List every calendar year mentioned in the passage on Scottish civil justice reform.

▸ Document segment
************

1. The Scottish Government recognises the importance of an efficient justice system - both as a mechanism for economic growth and for the effective protection of rights. An efficient civil justice system is vital to Scotland's economy in helping to make Scotland an attractive place to do business. An understandable and accessible system is vital in giving litigants confidence that their problems will be resolved in an efficient and timely manner.

2. We are living in a period of comprehensive change, at the heart of which is the desire to ensure that the court system deals with cases proportionately.

3. We have created a new framework for the civil courts in the Courts Reform (Scotland) Act 2014 ("the Courts Reform Act"), which began to be implemented throughout 2015. That implementation will continue in 2016. This Act is part of our programme of significant reform to address the problems identified in Lord Gill's Scottish Civil Courts Review[5]. Our aim is to ensure our civil justice system remains accessible and cost effective by ensuring that the right cases are heard by the right court, at the right cost.

4. Major changes to civil court structures and procedures will reinvigorate the whole justice system in Scotland. We want to improve access to justice at every level. The courts should help parties focus on the issues and facts in dispute and facilitate settlement. There should not be endless opportunity for technical arguments about procedures which prevent cases being dealt with expeditiously.

************

▸ Dataset extract
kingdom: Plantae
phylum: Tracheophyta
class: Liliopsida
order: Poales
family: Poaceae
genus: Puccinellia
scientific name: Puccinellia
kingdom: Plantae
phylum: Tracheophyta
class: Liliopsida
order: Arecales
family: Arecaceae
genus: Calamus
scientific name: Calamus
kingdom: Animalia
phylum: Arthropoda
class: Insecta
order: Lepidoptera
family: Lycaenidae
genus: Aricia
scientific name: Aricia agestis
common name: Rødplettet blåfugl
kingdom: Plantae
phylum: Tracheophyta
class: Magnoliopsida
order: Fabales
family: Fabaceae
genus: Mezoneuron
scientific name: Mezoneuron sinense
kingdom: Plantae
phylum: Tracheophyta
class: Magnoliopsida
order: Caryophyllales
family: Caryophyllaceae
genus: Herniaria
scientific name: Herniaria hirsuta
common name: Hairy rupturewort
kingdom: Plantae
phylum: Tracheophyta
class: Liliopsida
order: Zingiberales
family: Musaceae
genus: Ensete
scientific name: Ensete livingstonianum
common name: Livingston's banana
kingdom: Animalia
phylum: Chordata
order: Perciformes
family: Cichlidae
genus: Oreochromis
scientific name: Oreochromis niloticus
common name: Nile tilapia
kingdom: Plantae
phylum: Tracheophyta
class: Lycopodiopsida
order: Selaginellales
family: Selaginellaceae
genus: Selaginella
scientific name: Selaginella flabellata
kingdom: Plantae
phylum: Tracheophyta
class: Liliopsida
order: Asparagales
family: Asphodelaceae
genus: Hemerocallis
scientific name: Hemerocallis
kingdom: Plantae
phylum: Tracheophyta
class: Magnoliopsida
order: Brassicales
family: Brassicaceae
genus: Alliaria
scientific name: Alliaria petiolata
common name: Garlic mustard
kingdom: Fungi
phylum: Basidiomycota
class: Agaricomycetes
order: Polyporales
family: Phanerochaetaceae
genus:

************

▸ Solution
2014, 2015, 2016